Inside the NAS is powered by a dual core 2.13GHz Intel Atom with 2GB of memory. A dual port gigabit LAN connection can happily hit 100MBps.

Good cloud support helps makes the Imation DataGuard T5R a good all round back-up solution with Dropbox, Amazon S3 and OpenStack support. The inclusion of RDX could make this attractive to some businesses and it performs well, but otherwise it lacks services provided by many other NAS models and it is costly.

9. Netgear Ready NAS NV+ v2 RND4000

Netgear Ready NAS NV+ v2 RND400 pic

The Netgear Ready NAS NV+ v2 is classed as a "prosumer" device by Netgear, but remains suitable for home offices and the smaller end of the SMB segment when low demand expanded shared network storage is required. With four removable SATAII drive bays the Netgear RND4000, to use its Netgear codename, supports 3TB drives for a maximum capacity of 12TB. Currently 4TB are not on the comparability list.

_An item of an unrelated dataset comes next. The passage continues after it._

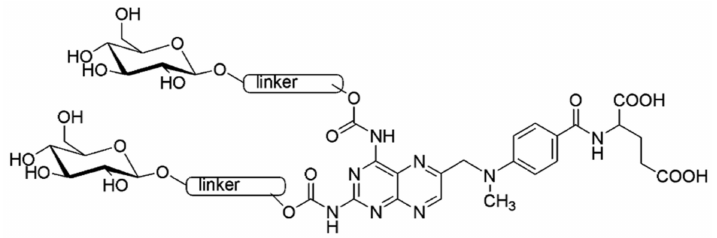
Figure 1. Structure of the MTX glycoconjugate (methotrexate glycoconjugate). The sugar unit occurring in the most thermodynamically stable 4 C 1 conformation is connected by the β - O -glycosyl bond with the spacer because, as is evident from the literature studies, such an orientation is preferred by the GLUT-1 transporting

Based on the slower 1.6GHz Marvel ARM processor with 256MB of memory, it's not going to provide the raw power to handle demanding environments. It does support RAID 0, 1 and 5 plus the Netgear X-RAID2, which makes on-the-fly upgrades very easy. Impressively there are three USB 3.0 ports and a single USB 2.0 port installed.

A basic software back-up solution is provided. CIFS, NFS, FTP and HTTP network protocols are supported with DLNA for media streaming, which are the basics you'd expect.

In use sequential reads hit 80Mbps but writes suffered at under 40MBps, showing the slower processor struggles with anything but basic access. The saving grace is that the build quality is solid, and at this price with its four bays it's ideal if you just want basic NAS storage.

10. Buffalo TeraStation Pro Rackmount

Buffalo TeraStation Pro Rackmount pic

Built around a slimline 1U rackmount, the Buffalo TeraStation Pro Rackmount model comes in 8TB or 4TB models with its four hot-swap drive bays preinstalled. This might not be to everyone's liking, and only Buffalo's drive kits can be used as replacements.

This new range is built around a 1.66GHz dual-core Intel Atom and 2GB of memory, so it's suitable for the SMB that's after increased storage capacity.

Dual port gigabit LAN connection caters for the networking connections and supports load balancing. While there are two USB 3.0 and two USB 2.0 ports beside this, iSCSI is not supported, which limits its usefulness in larger IP SAN environments.

In-use RAID 0, 1, 5, 6 and 10 are supported, along with automatic replication to a second TeraStation and Amazon S3 cloud storage. Performance manages to hit around 100MBps read but writes seem to struggle. For back-up a ten user NovaBACKUP licence is thrown in.

The system supports the less useful 128-bit AES per volume. Buffalo seems to have taken a potentially useful product and hobbled it with its insistence on proprietary media, the lack of iSCSI functionality and mediocre performance.